È un’ottima domanda: non la si fa solitamente a un uomo e non se ne parla mai abbastanza. Il corpo è uno strumento in più che l’attore ha a disposizione e che deve essere costantemente accordato, come le corde di una chitarra per un musicista. Ragione per cui tutte le mattine faccio attività fisica (non sono “pompato” ma molto scolpito) con una certa disciplina e impegno, praticando tutti quegli esercizi che contribuiscono a darti un forte “core”. In accademia ti insegnano che per un attore tutto deve provenire dal “core”, da quella zona del corpo che si situa quasi sopra gli organi genitali. L’energia non viene dalla testa ma da lì: l’attore deve essere impulsivo, istintivo.
Quindi, per me è molto importante tenere il mio corpo in forma, come se fossi un ballerino: quando stai ore e ore su un set o su un palco, il tuo corpo deve reggere e non cedere, ragione per cui ogni mattina corro, faccio stretching, pratico yoga e faccio calisthenics.
Torni in USA dopo l’esperienza alla Festa del Cinema di Roma?
Per via dello sciopero dei lavoratori, io come Leonardo DiCaprio o Joaquin Phoenix non lavoriamo dallo scorso 17 luglio.

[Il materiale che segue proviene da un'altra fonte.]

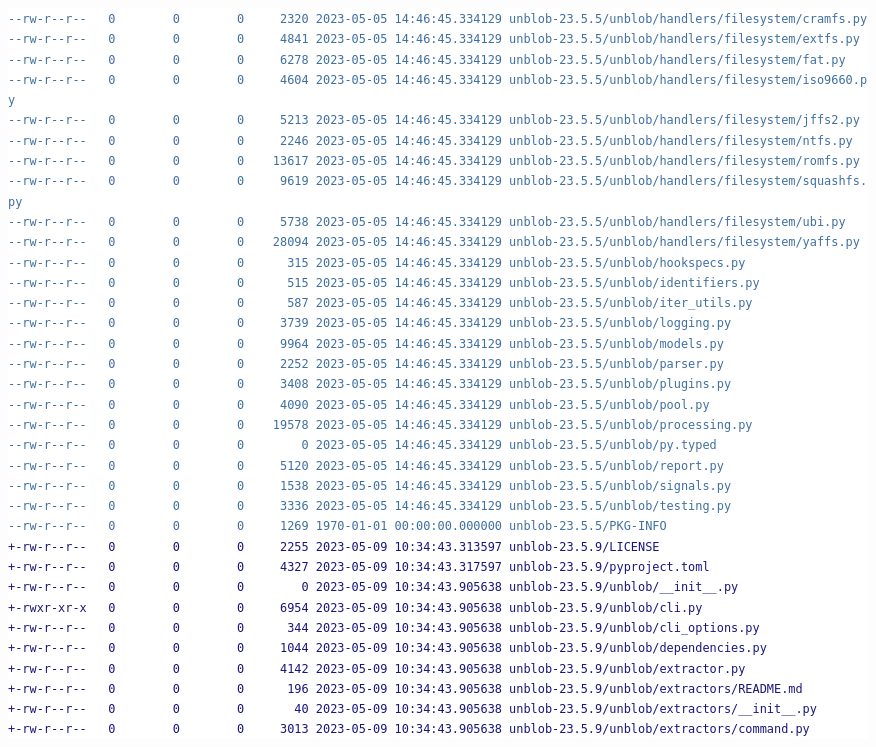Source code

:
 ```diff
--rw-r--r--   0        0        0     2320 2023-05-05 14:46:45.334129 unblob-23.5.5/unblob/handlers/filesystem/cramfs.py
--rw-r--r--   0        0        0     4841 2023-05-05 14:46:45.334129 unblob-23.5.5/unblob/handlers/filesystem/extfs.py
--rw-r--r--   0        0        0     6278 2023-05-05 14:46:45.334129 unblob-23.5.5/unblob/handlers/filesystem/fat.py
--rw-r--r--   0        0        0     4604 2023-05-05 14:46:45.334129 unblob-23.5.5/unblob/handlers/filesystem/iso9660.py
--rw-r--r--   0        0        0     5213 2023-05-05 14:46:45.334129 unblob-23.5.5/unblob/handlers/filesystem/jffs2.py
--rw-r--r--   0        0        0     2246 2023-05-05 14:46:45.334129 unblob-23.5.5/unblob/handlers/filesystem/ntfs.py
--rw-r--r--   0        0        0    13617 2023-05-05 14:46:45.334129 unblob-23.5.5/unblob/handlers/filesystem/romfs.py
--rw-r--r--   0        0        0     9619 2023-05-05 14:46:45.334129 unblob-23.5.5/unblob/handlers/filesystem/squashfs.py
--rw-r--r--   0        0        0     5738 2023-05-05 14:46:45.334129 unblob-23.5.5/unblob/handlers/filesystem/ubi.py
--rw-r--r--   0        0        0    28094 2023-05-05 14:46:45.334129 unblob-23.5.5/unblob/handlers/filesystem/yaffs.py
--rw-r--r--   0        0        0      315 2023-05-05 14:46:45.334129 unblob-23.5.5/unblob/hookspecs.py
--rw-r--r--   0        0        0      515 2023-05-05 14:46:45.334129 unblob-23.5.5/unblob/identifiers.py
--rw-r--r--   0        0        0      587 2023-05-05 14:46:45.334129 unblob-23.5.5/unblob/iter_utils.py
--rw-r--r--   0        0        0     3739 2023-05-05 14:46:45.334129 unblob-23.5.5/unblob/logging.py
--rw-r--r--   0        0        0     9964 2023-05-05 14:46:45.334129 unblob-23.5.5/unblob/models.py
--rw-r--r--   0        0        0     2252 2023-05-05 14:46:45.334129 unblob-23.5.5/unblob/parser.py
--rw-r--r--   0        0        0     3408 2023-05-05 14:46:45.334129 unblob-23.5.5/unblob/plugins.py
--rw-r--r--   0        0        0     4090 2023-05-05 14:46:45.334129 unblob-23.5.5/unblob/pool.py
--rw-r--r--   0        0        0    19578 2023-05-05 14:46:45.334129 unblob-23.5.5/unblob/processing.py
--rw-r--r--   0        0        0        0 2023-05-05 14:46:45.334129 unblob-23.5.5/unblob/py.typed
--rw-r--r--   0        0        0     5120 2023-05-05 14:46:45.334129 unblob-23.5.5/unblob/report.py
--rw-r--r--   0        0        0     1538 2023-05-05 14:46:45.334129 unblob-23.5.5/unblob/signals.py
--rw-r--r--   0        0        0     3336 2023-05-05 14:46:45.334129 unblob-23.5.5/unblob/testing.py
--rw-r--r--   0        0        0     1269 1970-01-01 00:00:00.000000 unblob-23.5.5/PKG-INFO
+-rw-r--r--   0        0        0     2255 2023-05-09 10:34:43.313597 unblob-23.5.9/LICENSE
+-rw-r--r--   0        0        0     4327 2023-05-09 10:34:43.317597 unblob-23.5.9/pyproject.toml
+-rw-r--r--   0        0        0        0 2023-05-09 10:34:43.905638 unblob-23.5.9/unblob/__init__.py
+-rwxr-xr-x   0        0        0     6954 2023-05-09 10:34:43.905638 unblob-23.5.9/unblob/cli.py
+-rw-r--r--   0        0        0      344 2023-05-09 10:34:43.905638 unblob-23.5.9/unblob/cli_options.py
+-rw-r--r--   0        0        0     1044 2023-05-09 10:34:43.905638 unblob-23.5.9/unblob/dependencies.py
+-rw-r--r--   0        0        0     4142 2023-05-09 10:34:43.905638 unblob-23.5.9/unblob/extractor.py
+-rw-r--r--   0        0        0      196 2023-05-09 10:34:43.905638 unblob-23.5.9/unblob/extractors/README.md
+-rw-r--r--   0        0        0       40 2023-05-09 10:34:43.905638 unblob-23.5.9/unblob/extractors/__init__.py
+-rw-r--r--   0        0        0     3013 2023-05-09 10:34:43.905638 unblob-23.5.9/unblob/extractors/command.py
```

Sono più di tre mesi che non arriva un provino da sostenere ma non me ne rammarico: le lotte per i diritti che si stanno combattendo oltreoceano servono per proteggere tutti gli attori del mondo contro l’invasione dell’intelligenza artificiale. Si sta cercando un accordo tra i sindacati, ho appena ricevuto un messaggio dal SAG-AFTRA (l’unione degli attori americani di cui è membro, ndr) e speriamo che arrivi il prima possibile.